ВМ: У обеих длинная и богатая история, богатая и разнообразная культура. Обе на начальном этапе истории испытали влияние более старых культур: Россия – Византии, откуда пришло христианство; Япония – Китая, откуда пришёл буддизм. Обе совершили мощный и успешный модернизационный и вестернизационный рывок и во многом развивались по так называемой «догоняющей модели». Обе на определённом этапе развития воспринимали Европу как единое целое. Список можно продолжить, но думаю, что это главное.
ВГ: Что разделяет и что сближает Японию и Россию?
ВМ: Разделяет прежде всего политика, точнее, политики, а СМИ подливают масла в огонь, особенно с японской стороны. Сближает понимание – увы, присущее недостаточному количеству людей, – что мы соседи, что нам по большому счёту нечего делить, а от дружбы или хотя бы сотрудничества будет лишь взаимная польза. Но пока это, увы, остаётся в основном на словах.
ВГ: Каково будущее отношений между Россией и Японией, россиянами и японцами?
ВМ: С.Л. Тихвинский , в своё время внесший немалый вклад в советско-японские отношения, выпустил книгу «Россия и Япония: обречены на добрососедство» . Мы – соседи, это неотменимо. А с соседями лучше дружить или как минимум не ссориться, даже если они вам несимпатичны.

Подводя итоги
 
ВГ: Каковы ваши самые большие профессиональные достижения и разочарования?
ВМ: Самое большое достижение – то, что я всё-таки много сделал, тем более, не всегда в благоприятных условиях. Самое большое разочарование – то, что полдюжины задуманных книг, в основном не имевших аналога в российской историографии, остались невостребованными и ненаписанными. Написал бы, если бы вовремя нашёлся издатель, а мне не пришлось бы тратить время на заработки ради хлеба насущного. Теперь уже не напишу – время для них ушло. Печально и то, что в нашей среде – я говорю про всю среду – не хватает товарищеского отношения к коллегам, оценки работ по профессиональным критериям, а не по личным симпатиям и антипатиям. Разве мы не одно дело делаем?!
ВГ: Какие качества необходимы для того, чтобы стать профессиональным японоведом?
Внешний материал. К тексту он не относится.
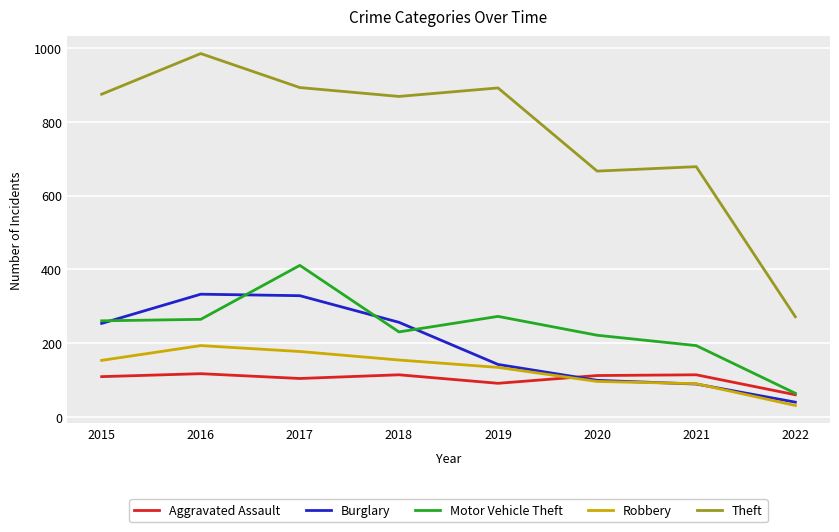

What is the total value across all series at 2018?

1626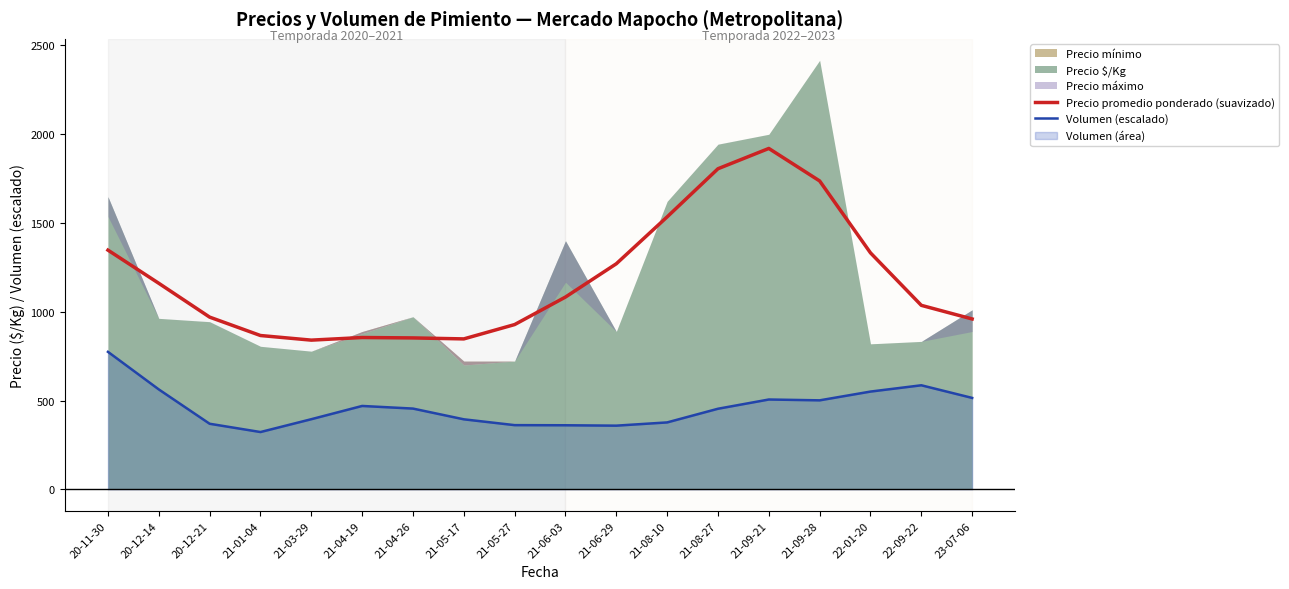

What is the approximate value of Precio promedio ponderado (suavizado) at 20-11-30?

1347.2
ВМ: Скажу о качествах, необходимых профессиональному историку. Любознательность. Работоспособность и усидчивость. Критическое отношение к любым источникам, мнениям и трудам, включая собственные. Стремление к максимальной полноте охвата проблемы. Знание работ предшественников. Знание английского языка в дополнение к профильному. Точность в отношении фактов и формулировок. Умение помещать частную проблему в общий контекст. Объективность, способность абстрагироваться от личных симпатий и антипатий. Готовность к открытиям, переворачивающим все ваши представления, к тезисам и выводам, противоречащим общепринятому мнению и даже шокирующим, – при условии их должной обоснованности. Готовность идти против общепринятого мнения в отстаивании своей точки зрения, если вы в ней уверены (остановить может только УК РФ). Готовность принять любую обоснованную критику, даже если она исходит от противников или несимпатичных вам людей. Готовность выдержать любые нападки и клевету, умение игнорировать их. Впрочем, это каждому учёному необходимо. Японисту в дополнение к этому нужно максимально хорошее знание языка, истории и культуры Японии. Как и в случае любой другой изучаемой страны.
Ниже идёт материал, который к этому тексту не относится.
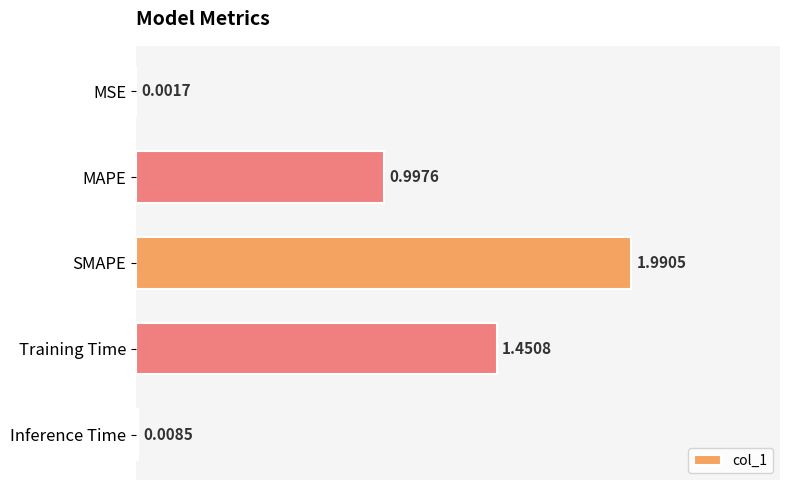

Between Training Time and Inference Time, which is larger?

Training Time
ВГ: Есть ли у вас своё «японоведческое кредо» (девиз)?
ВМ: Отдельного японоведческого нет, а общеисторическое есть. Историк – это не карьера, а служение. Если вы хотите делать карьеру и зарабатывать деньги – идите на государственную службу или в бизнес, не занимайте место в науке. Если это служение станет главным делом вашей жизни, то станет и её главной радостью. Как у меня.
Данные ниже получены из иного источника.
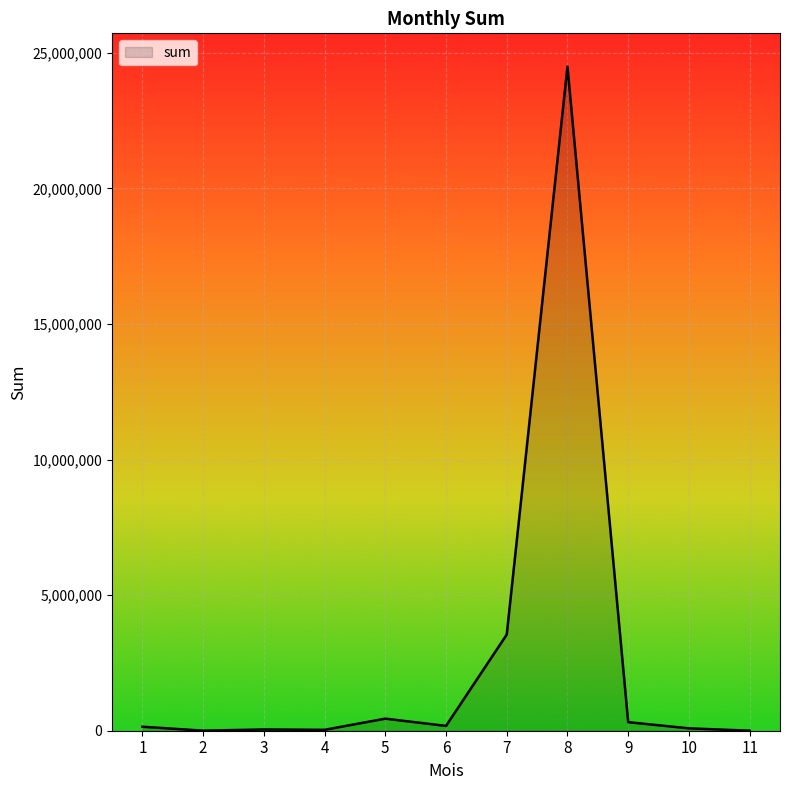

True or false: the data has more than 0 interior local peaks.

True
ВГ: Ваши пожелания молодым японоведам?
ВМ: Самое главное – как можно лучше изучить язык, особенно если вы хотите жить и работать в Японии. Глобализация глобализацией, а без японского языка в Японии никак. Всегда помните, что вы гайдзин (иностранец / чужак).  А в остальном – гамбаттэ кудасай (старайтесь / держитесь!).
ВГ: Тогда, наверное, нужно убрать из этого пожелания слово «если» и сказать – обязательно хоть какое-то время жить и работать (учиться) в Японии! Спасибо за содержательное и откровенное интервью!
ВМ: Спасибо вам за интересные и правильно поставленные вопросы!